Now before I continue, I want to spend a moment describing the actual path we were supposed to take. At one point some enterprising fellows had out stairs made out of rocks. But these rocks were more like boulders and very uneven so you could only tell they were stairs if you squinted. Of course squinting makes Adrian and I look like Angelina and Brad, so that really doesn’t mean anything. Needless to say this uneven, sorta, maybe path was not going to make the climb to the top any easier. We were passed by little old ladies wearing heals and kids that were running at full speed oblivious to the danger. But we were happy to hear that many of the locals were huffing and puffing too, sure many of them were carrying large rocks which they would drop at the various stations on the way up. In the end it took us an hour to get to through the 14 stations as we had to stop every five feet to catch our breath in the thin air. It was a good thing we were now spending more days here to acclimatize before our trip to the Isla del Sol, an island that’s all hill and where there are no vehicles.

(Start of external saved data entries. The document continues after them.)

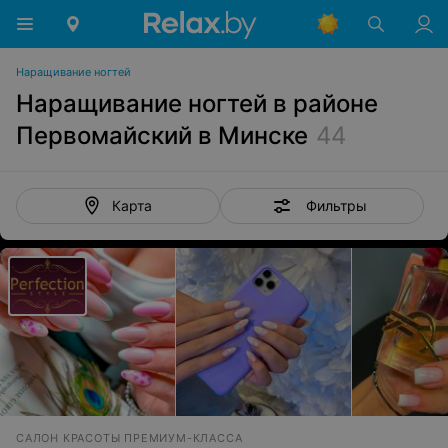
Наращивание ногтей
Наращивание ногтей в районе
Первомайский в Минске
44
Фильтры
Карта
САЛОН КРАСОТЫ ПРЕМИУМ-КЛАССА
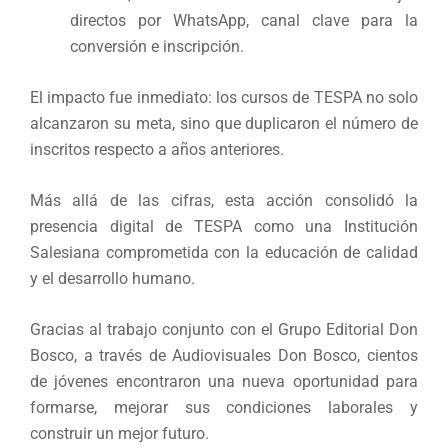
directos por WhatsApp, canal clave para la
conversión e inscripción.
El impacto fue inmediato: los cursos de TESPA no solo
alcanzaron su meta, sino que duplicaron el número de
inscritos respecto a años anteriores.
Más allá de las cifras, esta acción consolidó la
presencia digital de TESPA como una Institución
Salesiana comprometida con la educación de calidad
y el desarrollo humano.
Gracias al trabajo conjunto con el Grupo Editorial Don
Bosco, a través de Audiovisuales Don Bosco, cientos
de jóvenes encontraron una nueva oportunidad para
formarse, mejorar sus condiciones laborales y
construir un mejor futuro.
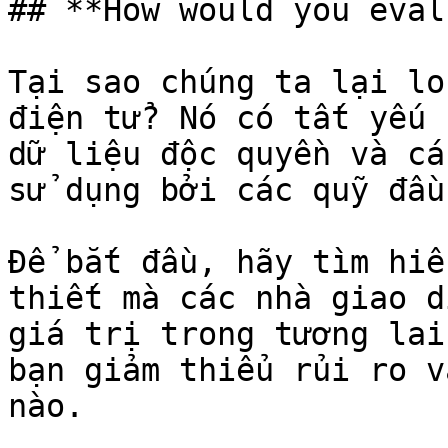
## **How would you eval
Tại sao chúng ta lại lo
điện tử? Nó có tất yếu 
dữ liệu độc quyền và cá
sử dụng bởi các quỹ đầu
Để bắt đầu, hãy tìm hiể
thiết mà các nhà giao d
giá trị trong tương lai
bạn giảm thiểu rủi ro v
nào.
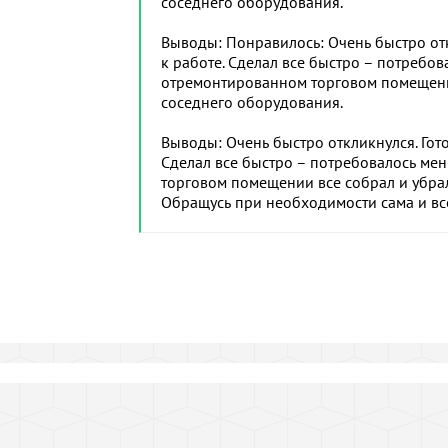
соседнего оборудования.
Выводы: Понравилось: Очень быстро откл
к работе. Сделал все быстро – потребов
отремонтированном торговом помещени
соседнего оборудования.
Выводы: Очень быстро откликнулся. Гото
Сделал все быстро – потребовалось мен
торговом помещении все собрал и убра
Обращусь при необходимости сама и вс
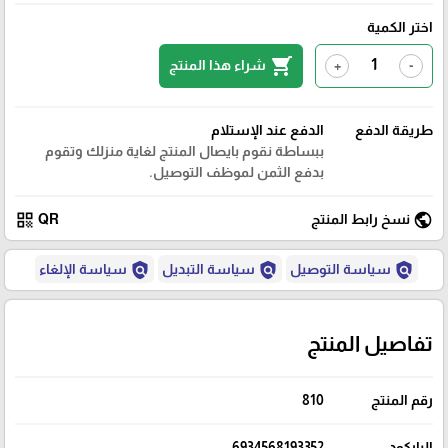
اختر الكمية
shopping_cart
شراء هذا المنتج
+
-
طريقة الدفع
الدفع عند الإستلام
ببساطة نقوم بايصال المنتج لغاية منزلك وتقوم
بدفع الثمن لموظف التوصيل.
qr_code
public
نسخ رابط المنتج
QR
policy
policy
policy
سياسة التوصيل
سياسة التبديل
سياسة الإلغاء
تفاصيل المنتج
رقم المنتج
810
الباركود
6934568193352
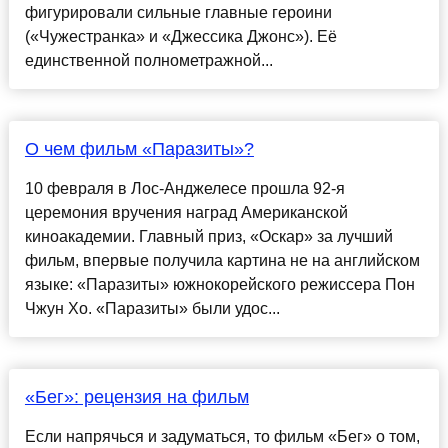
фигурировали сильные главные героини
(«Чужестранка» и «Джессика Джонс»). Её
единственной полнометражной...
О чем фильм «Паразиты»?
10 февраля в Лос-Анджелесе прошла 92-я
церемония вручения наград Американской
киноакадемии. Главный приз, «Оскар» за лучший
фильм, впервые получила картина не на английском
языке: «Паразиты» южнокорейского режиссера Пон
Чжун Хо. «Паразиты» были удос...
«Бег»: рецензия на фильм
Если напрячься и задуматься, то фильм «Бег» о том,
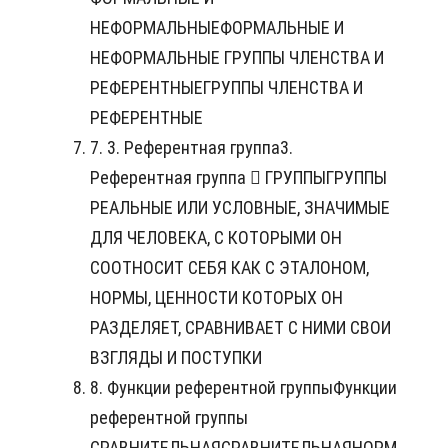
НЕФОРМАЛЬНЫЕФОРМАЛЬНЫЕ И
НЕФОРМАЛЬНЫЕ ГРУППЫ ЧЛЕНСТВА И
РЕФЕРЕНТНЫЕГРУППЫ ЧЛЕНСТВА И
РЕФЕРЕНТНЫЕ
7. 3. Референтная группа3.
Референтная группа  ГРУППЫГРУППЫ
РЕАЛЬНЫЕ ИЛИ УСЛОВНЫЕ, ЗНАЧИМЫЕ
ДЛЯ ЧЕЛОВЕКА, С КОТОРЫМИ ОН
СООТНОСИТ СЕБЯ КАК С ЭТАЛОНОМ,
НОРМЫ, ЦЕННОСТИ КОТОРЫХ ОН
РАЗДЕЛЯЕТ, СРАВНИВАЕТ С НИМИ СВОИ
ВЗГЛЯДЫ И ПОСТУПКИ
8. Функции референтной группыФункции
референтной группы
СРАВНИТЕЛЬНАЯСРАВНИТЕЛЬНАЯНОРМ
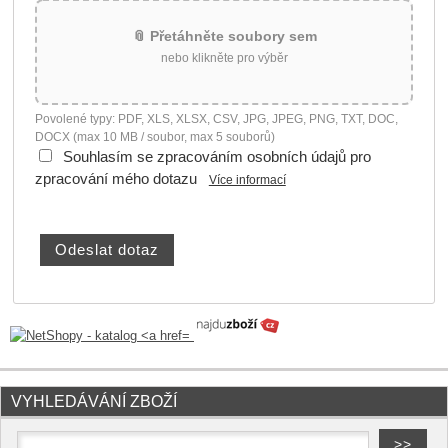
📎 Přetáhněte soubory sem
nebo klikněte pro výběr
Povolené typy: PDF, XLS, XLSX, CSV, JPG, JPEG, PNG, TXT, DOC,
DOCX (max 10 MB / soubor, max 5 souborů)
Souhlasím se zpracováním osobních údajů pro
zpracování mého dotazu
Více informací
VYHLEDÁVÁNÍ ZBOŽÍ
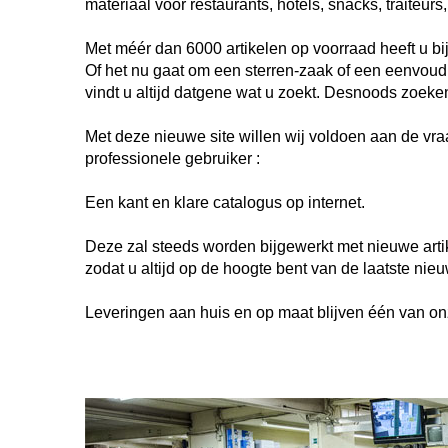
materiaal voor restaurants, hotels, snacks, traiteurs,
Met méér dan 6000 artikelen op voorraad heeft u bi
Of het nu gaat om een sterren-zaak of een eenvoudi
vindt u altijd datgene wat u zoekt. Desnoods zoeken
Met deze nieuwe site willen wij voldoen aan de vra
professionele gebruiker :
Een kant en klare catalogus op internet.
Deze zal steeds worden bijgewerkt met nieuwe arti
zodat u altijd op de hoogte bent van de laatste nie
Leveringen aan huis en op maat blijven één van on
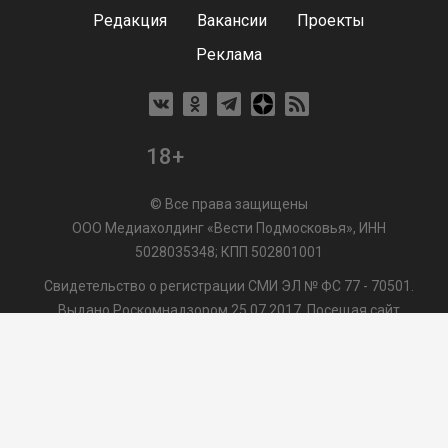
Редакция
Вакансии
Проекты
Реклама
18+
© Все права защищены
ООО Медиахолдинг «Вести Подмосковья», ИНН
5028035348; КПП 502801001
Свидетельство о регистрации СМИ ЭЛ № ФС 77 - 70501.
Выдано Роскомнадзором 25.07.2017. Посещая сайт
vmo24.ru, Вы даете согласие на обработку файлов cookie,
сбор которых осуществляется ООО Медиахолдинг «Вести
Подмосковья» на условиях
Пользовательского
соглашения
обработки файлов cookie. ООО "ВП" также
может использовать указанные данные для их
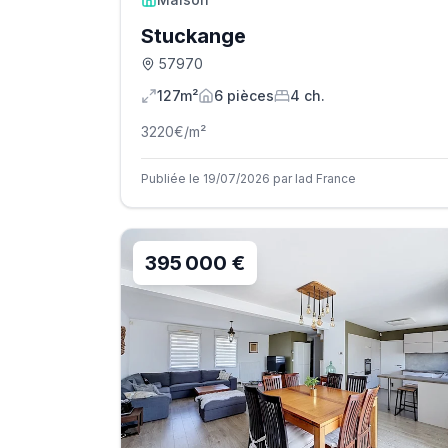
Stuckange
57970
127m²
6
pièce
s
4
ch.
3220
€/m²
Publiée le 19/07/2026 par Iad France
395 000 €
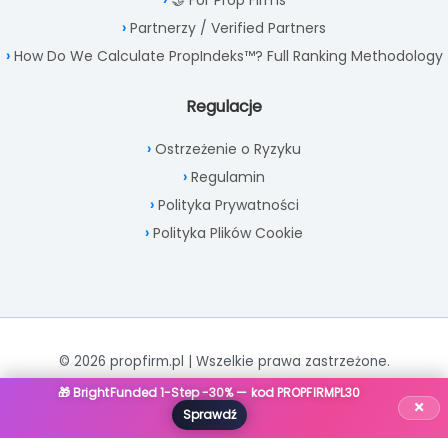
🤝 For Prop Firms
Partnerzy / Verified Partners
How Do We Calculate PropIndeks™? Full Ranking Methodology
Regulacje
Ostrzeżenie o Ryzyku
Regulamin
Polityka Prywatności
Polityka Plików Cookie
© 2026 propfirm.pl | Wszelkie prawa zastrzeżone.
🎁 BrightFunded 1-Step -30% — kod PROPFIRMPL30
×
Sprawdź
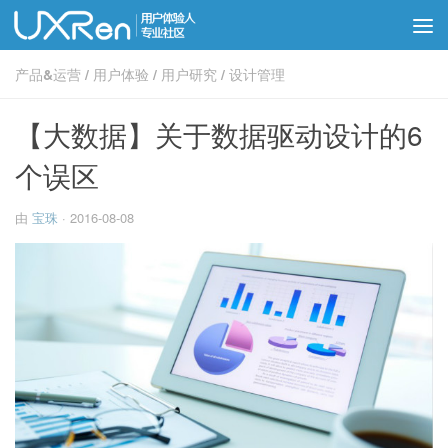
产品&运营
/
用户体验
/
用户研究
/
设计管理
【大数据】关于数据驱动设计的6
个误区
由
宝珠
·
2016-08-08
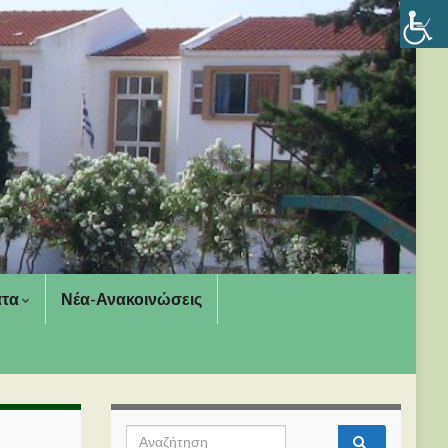
ατα
Νέα-Ανακοινώσεις
Search for:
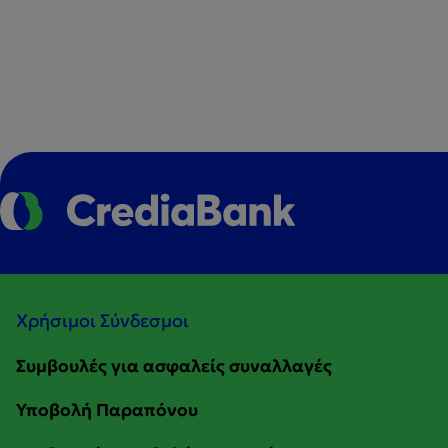
Χρήσιμοι Σύνδεσμοι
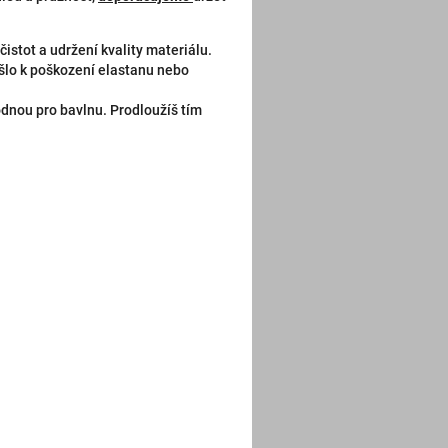
ečistot a udržení kvality materiálu.
šlo k poškození elastanu nebo
dnou pro bavlnu. Prodloužíš tím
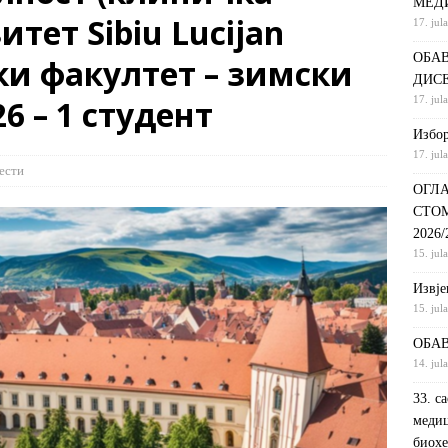
МЕД
итет Sibiu Lucijan
17. jul
С НА КРАТКИ ПРОГРАМ СТУДИЈА СТОМАТОЛОШКА СЕСТРА У
ОБАВ
ки факултет – зимски
ДИНИ
ВИЈЕСТИ
ДИС
ршeнoj дoктoрскoj дисeртaциjи
ОБАВЈЕШТЕЊА
6 – 1 студент
17. jul
РАНГ ЛИСТА, ПРВИ УПИСНИ РОК ДРУГИ ЦИКЛУС СТУДИЈА –
Избор
17. jul
И РЕХАБИЛИТАЦИЈА
ОБАВЈЕШТЕЊА
ести
ОГЛА
СТО
2026
15. jul
Извje
15. jul
ОБАВ
14. jul
33. с
медиц
биохе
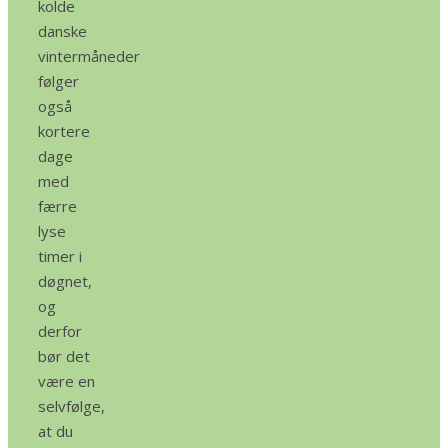
kolde
danske
vintermåneder
følger
også
kortere
dage
med
færre
lyse
timer i
døgnet,
og
derfor
bør det
være en
selvfølge,
at du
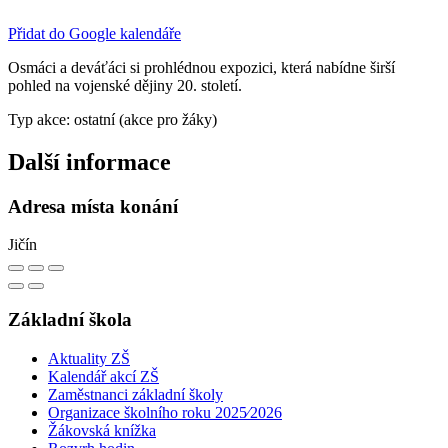
Přidat do Google kalendáře
Osmáci a deváťáci si prohlédnou expozici, která nabídne širší
pohled na vojenské dějiny 20. století.
Typ akce: ostatní (akce pro žáky)
Další informace
Adresa místa konání
Jičín
Základní škola
Aktuality ZŠ
Kalendář akcí ZŠ
Zaměstnanci základní školy
Organizace školního roku 2025⁄2026
Žákovská knížka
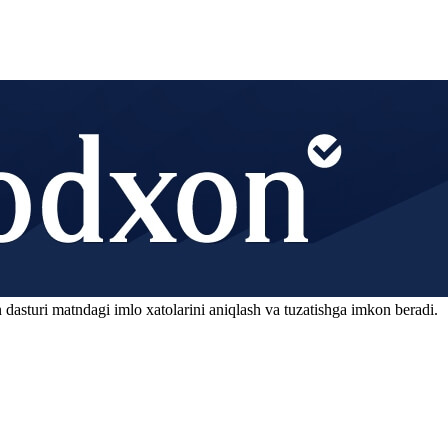
 dasturi matndagi imlo xatolarini aniqlash va tuzatishga imkon beradi.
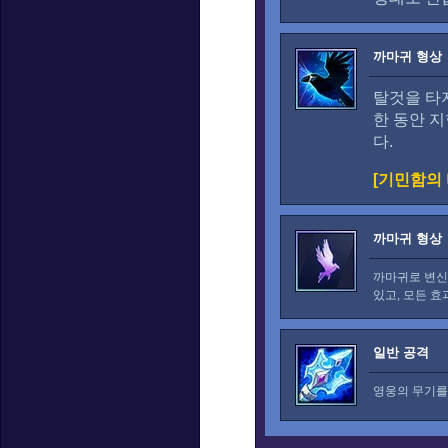
까마귀 형상
탈것을 타
한 동안 지
다.
[기민함의 
까마귀 형상
까마귀로 변신
있고, 모든 효
일반 공격
영웅의 무기를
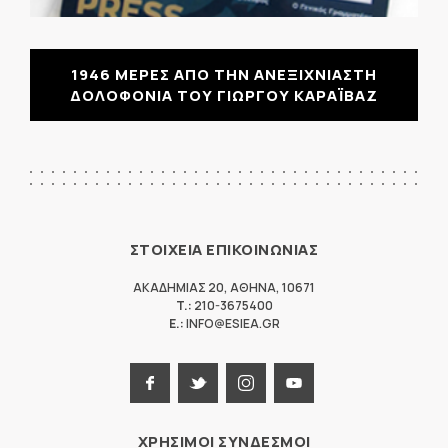
1946 ΜΕΡΕΣ ΑΠΟ ΤΗΝ ΑΝΕΞΙΧΝΙΑΣΤΗ
ΔΟΛΟΦΟΝΙΑ ΤΟΥ ΓΙΩΡΓΟΥ ΚΑΡΑΪΒΑΖ
ΣΤΟΙΧΕΙΑ ΕΠΙΚΟΙΝΩΝΙΑΣ
ΑΚΑΔΗΜΙΑΣ 20
,
ΑΘΗΝΑ
,
10671
T.:
210-3675400
E.:
INFO@ESIEA.GR
ΧΡΗΣΙΜΟΙ ΣΥΝΔΕΣΜΟΙ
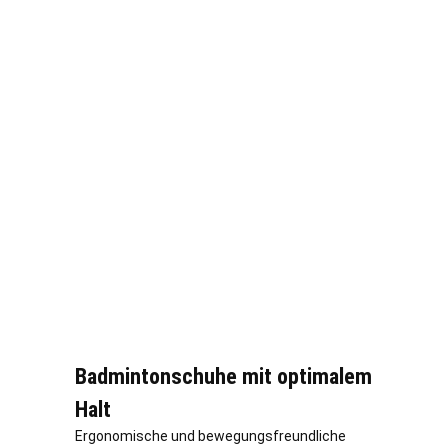
Badmintonschuhe mit optimalem
Halt
Ergonomische und bewegungsfreundliche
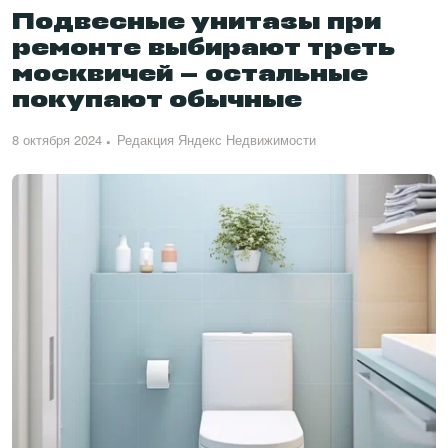
Подвесные унитазы при
ремонте выбирают треть
москвичей — остальные
покупают обычные
8 октября 2024
Редакция Яндекс Недвижимости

I worried about how we were going to get down put that out of my head so we could enjoy just making it to the top. But being so high up on such a tiny path did give me a bit of vertigo and the urge to throw up. So I stopped looking over the edge and that helped. And once we got to the top of the mountain the beautiful view of the city far below killed all the vertigo. We could see the Peruvian side as well as the Isla del Sol that I noticed was about the same height as this hill (oh great more climbing). We decided to celebrate with a beer that was readily available to buy from women vendors at the top of the hill. Adrian was in awe as he realized that these tiny women carried up crates of stuff everyday to sell to the believers on top. And it wasn’t just beverages for sale. The stalls also had miniature cars, houses, hotels, wads of fake money, suitcases and even fake diplomas for sale which the locals burned as an offering as they prayed for success in whichever they choose (home, career, school, money). It was really an interesting sight.
Once we were suitably refreshed we began the descent. It was easier than I thought although my knees were burning by the time we got to the bottom. There would definitely be no trekking tomorrow.